她胸口剧烈起伏,蓝色的眼眸里翻涌着积压多年的酸涩与执拗。
“我想有尊严地活着。我要靠自己站着,哪怕踏进黑暗里也好。这个世界从来不会放过老实人,正直的人只会被生吞活剥。”
声音渐渐沉下去,裹着长年累月的疲惫,字字都带着沉甸甸的重量。
“你知道吗?小时候不懂事,只觉得你护着我,是全世界最好的事。可越长大,待在你身边的每一分每一秒,都像在熬。”
“所有人的目光永远落在你身上。我拼了命地学,拼了命地赶,考到全校第二,可我还是连养活自己都做不到。你给我的每一样东西,都在我心里多压一层负罪感。”
她吸了吸鼻子,语气坚定得近乎残忍。
“米酷,我很感激你,也很感激阿姨。没有你们,我初中就辍学了。这份恩情,我记一辈子,我会还。”
“说完了吗。”
米酷的声音骤然冷了下来,像水面结了一层薄冰。
Teto愣了一下,没料到对方是这个反应,下意识地点了点头,声音还带着未褪的哑意:“……说完了。”
“那好啊。”
米酷低低笑了一声,笑意里没有半点温度。她抬起脚,一步一步缓缓走近,皮鞋踩在硬地上,发出清脆又沉闷的声响。她一直走到Teto面前,微微俯下身,两张脸近得几乎相贴,呼吸都拂在对方的脸颊上。
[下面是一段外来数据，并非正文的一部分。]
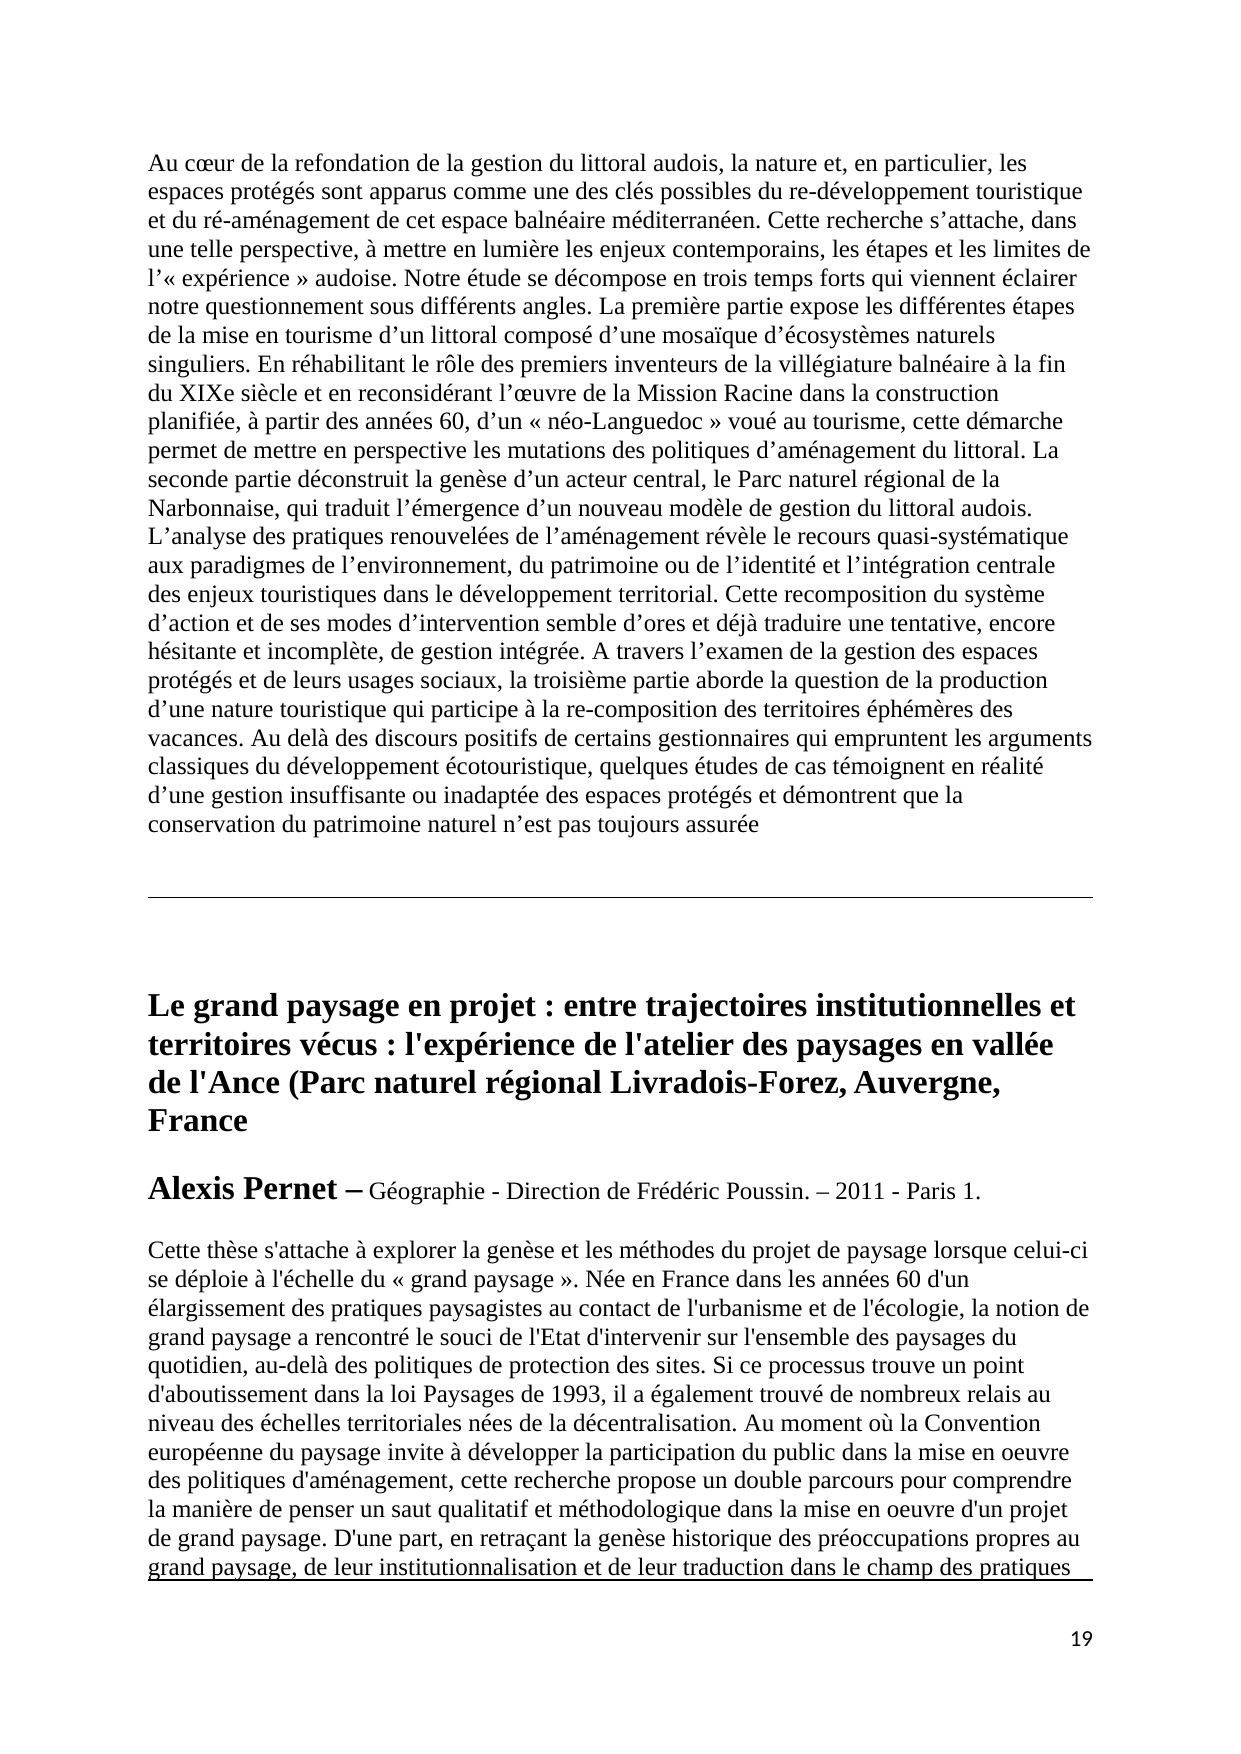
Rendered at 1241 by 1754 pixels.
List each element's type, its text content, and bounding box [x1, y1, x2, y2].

“可在我看来,你说的这一切,全都是废话,愚蠢得可笑。”
她的声音压得很低,胸腔里翻涌着被背叛的怒火与濒临破碎的偏执。
“你不是要尊严吗?你不是要去当什么黑帮,当什么巨星吗?”
米酷的声音开始控制不住地发颤,骄傲与狼狈死死绞在一起。
“那你现在就走啊。滚去做你的黑帮梦。”
“但你给我记住,Teto。”
她死死盯着眼前的人,一字一句,像是从牙缝里挤出来,又像是用尽了全身的力气。
“你要是敢踏出这个巷口一步——”
“是我米酷,不要你了。”
话音落下的瞬间,Teto浑身狠狠一颤。
她从没想过,这句话会从米酷嘴里说出来。十一年的相伴与庇护,到头来落得一句“不要你了”。